Before Sept. 23, tickets are $15 for members of Delaware Friends of Folk and $20 for nonmembers. Tickets at the gate on Saturday will be $30 for everyone and admission for the Friday night Folk Heroes contest will be $7.

Sensory-friendly films

For many families, going to see a movie is an entertaining way to spend time together. But for some children, the traditional movie experience can be overwhelming. The loud sounds and the dark auditorium are off-putting and the need to watch silently can be challenging.

Starting Sept. 10, Kent County Public Library offers sensory friendly films to bring a unique movie experience to the community at 10 a.m., on the second Saturday of each month. As part of the program, the film showings have their lights turned up and the sound turned down. Participants can get up, move around and sing or call out.

For this program series only, the library welcomes sensory blankets, seating brought by participants, snacks (to accommodate dietary considerations), drinks (in non-tip/no-spill containers). The library will have on hand PECS (Picture Exchange Card System), First and Then Schedule Board, bottled water and popcorn. A sign language interpreter will be available for some, but not all, screenings.

Pre-register at­Levents or call (302) 744-1919.

The movie schedule is as follows:

Sept. 10: “Minions”

Oct. 8: “The Boxtrolls”

Nov. 12: “The Good Dinosaur”

Dec. 10: “The Secret Life of Pets”

Jan. 21: The 1977 original “Pete’s Dragon”

Feb. 11: “Inside Out”

March 11: “Zootopia”

April 8: “Kung Fu Panda 3”

May 13: “The Lego Movie”

The new year will bring a larger screen to the library.

In the event that a screening is canceled due to inclement weather, an announcement will be posted on the Kent County Public Library’s Facebook page.
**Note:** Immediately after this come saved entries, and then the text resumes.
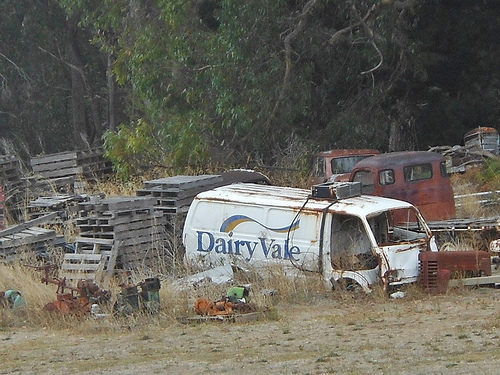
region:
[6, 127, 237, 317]
stacks of pallets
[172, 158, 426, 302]
white van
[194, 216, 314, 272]
Dairy Vale written on van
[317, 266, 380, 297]
van is missing tire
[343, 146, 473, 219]
red truck by van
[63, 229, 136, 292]
pallets against stack of pallets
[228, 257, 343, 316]
tall grass in front of van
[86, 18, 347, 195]
trees behind the pallets and vehicles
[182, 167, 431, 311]
white truck in grass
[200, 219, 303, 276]
blue and orange logo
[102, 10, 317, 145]
green tree behind truck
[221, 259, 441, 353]
grass is dark brown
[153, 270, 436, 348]
grass is thin and wispy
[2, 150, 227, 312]
grey pallets behind truck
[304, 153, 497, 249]
red truck behind white truck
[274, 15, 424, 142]
brown branches on tree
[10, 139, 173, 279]
stack of wooden pallets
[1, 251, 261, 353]
various equipment on ground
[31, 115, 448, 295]
trucks in the field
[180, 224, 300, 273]
logo on the truck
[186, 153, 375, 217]
the truck is rusted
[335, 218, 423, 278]
front cab of van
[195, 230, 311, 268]
truck for dairy vale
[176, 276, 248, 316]
tools in the field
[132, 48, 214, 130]
trees in the field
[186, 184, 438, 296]
A broken down van at the scrap yard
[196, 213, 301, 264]
A Dairy Vale logo on the old van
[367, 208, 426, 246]
The van is missing a windshield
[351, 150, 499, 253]
An old truck next to the old van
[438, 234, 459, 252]
A rear tire on the old truck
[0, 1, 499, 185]
Trees growing near the old vehicles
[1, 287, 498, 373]
Grass around the scrap yard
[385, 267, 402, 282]
A broken headlight on the old van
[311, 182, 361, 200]
A box on top of the old van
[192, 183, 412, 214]
The roof of the old van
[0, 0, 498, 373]
A broken car dump site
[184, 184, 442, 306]
The white scrapped truck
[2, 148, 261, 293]
The heaped gray parts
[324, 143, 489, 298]
The old brown trucks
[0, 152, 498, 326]
The overgrown grass in a dumpsite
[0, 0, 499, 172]
The thick background vegetation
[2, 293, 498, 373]
An open front passage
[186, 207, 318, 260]
The blue printed brand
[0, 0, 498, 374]
A messy dumping area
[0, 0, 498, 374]
A neglected car garage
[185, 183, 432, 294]
van is color white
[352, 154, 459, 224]
van is color red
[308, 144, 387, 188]
van is color red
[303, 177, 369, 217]
box is on top of the van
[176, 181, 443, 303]
van is on ground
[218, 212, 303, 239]
van has a logo on it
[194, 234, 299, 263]
van has writing on it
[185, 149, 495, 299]
van is behind the white van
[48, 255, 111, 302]
A old wooden pallet.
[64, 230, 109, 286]
A old wooden pallet.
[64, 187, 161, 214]
A old wooden pallet.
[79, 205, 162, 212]
A old wooden pallet.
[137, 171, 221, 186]
A old wooden pallet.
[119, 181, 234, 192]
A old wooden pallet.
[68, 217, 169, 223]
A old wooden pallet.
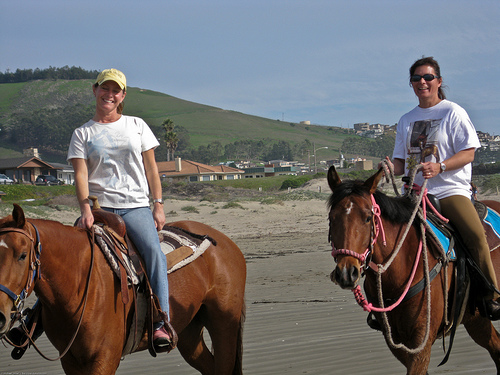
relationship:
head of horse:
[0, 192, 31, 334] [0, 202, 247, 375]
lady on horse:
[66, 67, 173, 346] [0, 202, 247, 375]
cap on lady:
[92, 67, 126, 87] [66, 67, 173, 346]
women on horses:
[377, 55, 498, 319] [0, 200, 251, 370]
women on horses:
[64, 67, 175, 348] [321, 160, 484, 371]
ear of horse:
[321, 162, 344, 195] [321, 187, 400, 299]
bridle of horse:
[326, 245, 443, 352] [321, 159, 498, 365]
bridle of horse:
[0, 263, 45, 335] [0, 190, 267, 352]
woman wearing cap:
[66, 67, 194, 295] [94, 58, 139, 105]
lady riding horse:
[388, 56, 500, 319] [312, 157, 440, 333]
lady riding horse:
[66, 67, 173, 346] [1, 209, 154, 358]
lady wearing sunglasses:
[388, 56, 500, 319] [410, 71, 440, 81]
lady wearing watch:
[66, 67, 173, 346] [150, 195, 164, 208]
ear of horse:
[9, 201, 28, 231] [0, 202, 247, 375]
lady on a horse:
[66, 67, 173, 346] [68, 67, 485, 350]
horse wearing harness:
[321, 159, 498, 365] [330, 183, 448, 310]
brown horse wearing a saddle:
[1, 203, 245, 373] [73, 215, 218, 290]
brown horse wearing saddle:
[315, 157, 495, 370] [400, 166, 497, 273]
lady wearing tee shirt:
[388, 52, 495, 241] [408, 111, 485, 189]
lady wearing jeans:
[66, 67, 173, 346] [84, 204, 172, 321]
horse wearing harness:
[0, 202, 247, 375] [2, 214, 42, 336]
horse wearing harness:
[321, 159, 498, 365] [319, 183, 388, 287]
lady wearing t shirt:
[66, 67, 173, 346] [66, 112, 158, 207]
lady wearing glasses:
[388, 56, 500, 319] [410, 74, 439, 82]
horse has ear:
[321, 159, 498, 365] [325, 165, 385, 193]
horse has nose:
[321, 159, 498, 365] [332, 251, 361, 289]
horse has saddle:
[2, 175, 272, 361] [413, 193, 496, 264]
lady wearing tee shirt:
[31, 90, 179, 263] [58, 113, 165, 218]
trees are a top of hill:
[2, 63, 104, 81] [3, 68, 332, 145]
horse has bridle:
[326, 165, 500, 368] [333, 165, 443, 353]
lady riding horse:
[66, 67, 173, 346] [0, 202, 247, 375]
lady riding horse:
[388, 56, 500, 319] [321, 159, 498, 365]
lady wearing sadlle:
[66, 67, 173, 346] [75, 195, 132, 253]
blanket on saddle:
[94, 225, 216, 285] [75, 215, 193, 354]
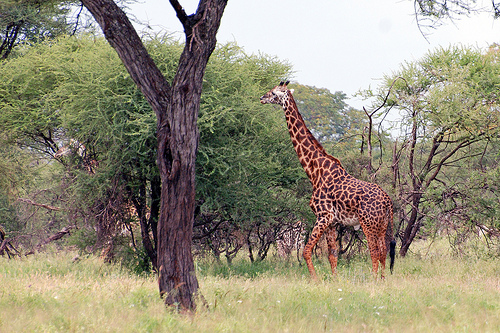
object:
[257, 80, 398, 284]
giraffe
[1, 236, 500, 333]
field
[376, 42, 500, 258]
tree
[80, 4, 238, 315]
tree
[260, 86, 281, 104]
face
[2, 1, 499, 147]
sky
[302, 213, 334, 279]
leg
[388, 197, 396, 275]
tail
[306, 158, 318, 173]
spot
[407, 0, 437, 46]
branch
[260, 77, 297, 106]
head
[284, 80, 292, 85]
ossicones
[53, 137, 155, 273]
giraffe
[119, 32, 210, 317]
tree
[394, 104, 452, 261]
trunk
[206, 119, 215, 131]
leaf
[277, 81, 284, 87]
ear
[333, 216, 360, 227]
under belly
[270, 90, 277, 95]
lashes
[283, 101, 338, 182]
neck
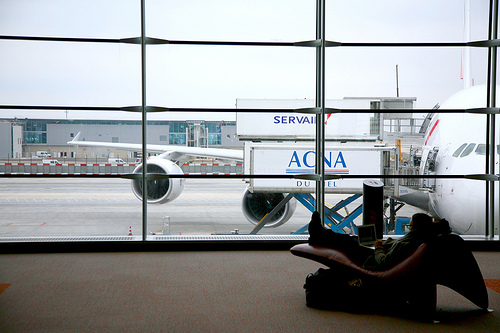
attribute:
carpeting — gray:
[7, 252, 498, 323]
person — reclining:
[311, 205, 454, 275]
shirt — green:
[374, 232, 418, 268]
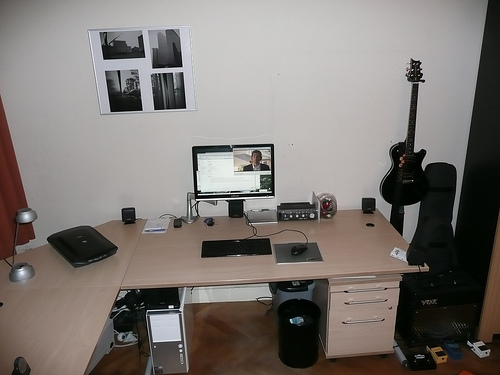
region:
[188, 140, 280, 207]
a computer monitor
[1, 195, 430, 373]
a brown wooden desk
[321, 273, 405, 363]
the drawers of a desk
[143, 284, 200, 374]
a gray computer tower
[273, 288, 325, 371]
a black trash can on the floor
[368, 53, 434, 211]
a guitar on the wall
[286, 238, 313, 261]
a black computer mouse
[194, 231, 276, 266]
a black computer keyboard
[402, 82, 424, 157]
the neck of a guitar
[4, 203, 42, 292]
a gray lamp on the desk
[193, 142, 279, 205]
computer screen turned on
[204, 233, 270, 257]
black keyboard on desk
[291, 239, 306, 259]
black mouse on desk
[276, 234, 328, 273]
grey mouse pad on desk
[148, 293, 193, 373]
computer tower on ground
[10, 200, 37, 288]
silver lamp on desk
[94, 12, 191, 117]
painting hanging from wall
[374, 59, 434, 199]
black guitar on wall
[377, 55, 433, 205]
electric guitar on wall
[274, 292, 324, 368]
black trashcan on floor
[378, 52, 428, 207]
a black guitar hanging on wall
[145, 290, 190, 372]
an Apple Mac Pro tower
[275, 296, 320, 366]
a black trash can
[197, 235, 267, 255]
a black wired computer keyboard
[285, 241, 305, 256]
a black wired mouse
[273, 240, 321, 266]
a silver mouse pad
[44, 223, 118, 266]
a black flatbed scanner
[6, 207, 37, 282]
a silver desk lamp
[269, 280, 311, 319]
a silver and black paper shredder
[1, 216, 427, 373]
a light brown corner desk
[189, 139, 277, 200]
A black framed flatscreen computer monitor.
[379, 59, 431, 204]
A black guitar hanging on the wall.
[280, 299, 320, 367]
A black trash bin.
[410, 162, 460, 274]
A dark grey guitar case.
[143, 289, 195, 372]
A silver and white computer processing unit.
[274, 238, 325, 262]
A grey mousepad.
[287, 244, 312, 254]
A black mouse.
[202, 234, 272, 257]
A black computer keyboard.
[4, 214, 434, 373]
A light brown wooden desk.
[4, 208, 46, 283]
A silver small desk lamp.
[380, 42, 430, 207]
a small black guitar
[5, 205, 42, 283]
a small gray desk lamp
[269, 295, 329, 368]
a small black trashcan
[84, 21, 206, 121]
a large gray picture frame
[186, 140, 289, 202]
a large computer monitor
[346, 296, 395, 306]
a gray drawer handle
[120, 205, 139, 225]
a small computer speaker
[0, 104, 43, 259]
part of a red curtain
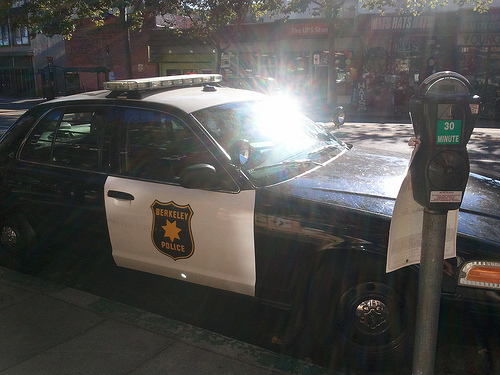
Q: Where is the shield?
A: On a white, car door.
Staff will also attempt to contact pre-registered participants via email or telephone.

The library is at 497 S. Red Haven Lane, Dover, off of U.S. 13.

Now showing

New this weekend in theaters is the sci-fi thriller “Morgan” and “Hands of Stone,” the story of boxer Roberto Duran.

On DVD and download starting Tuesday is “Now You See Me 2” and Julia Roberts and George Clooney in the thriller “Money Monster.”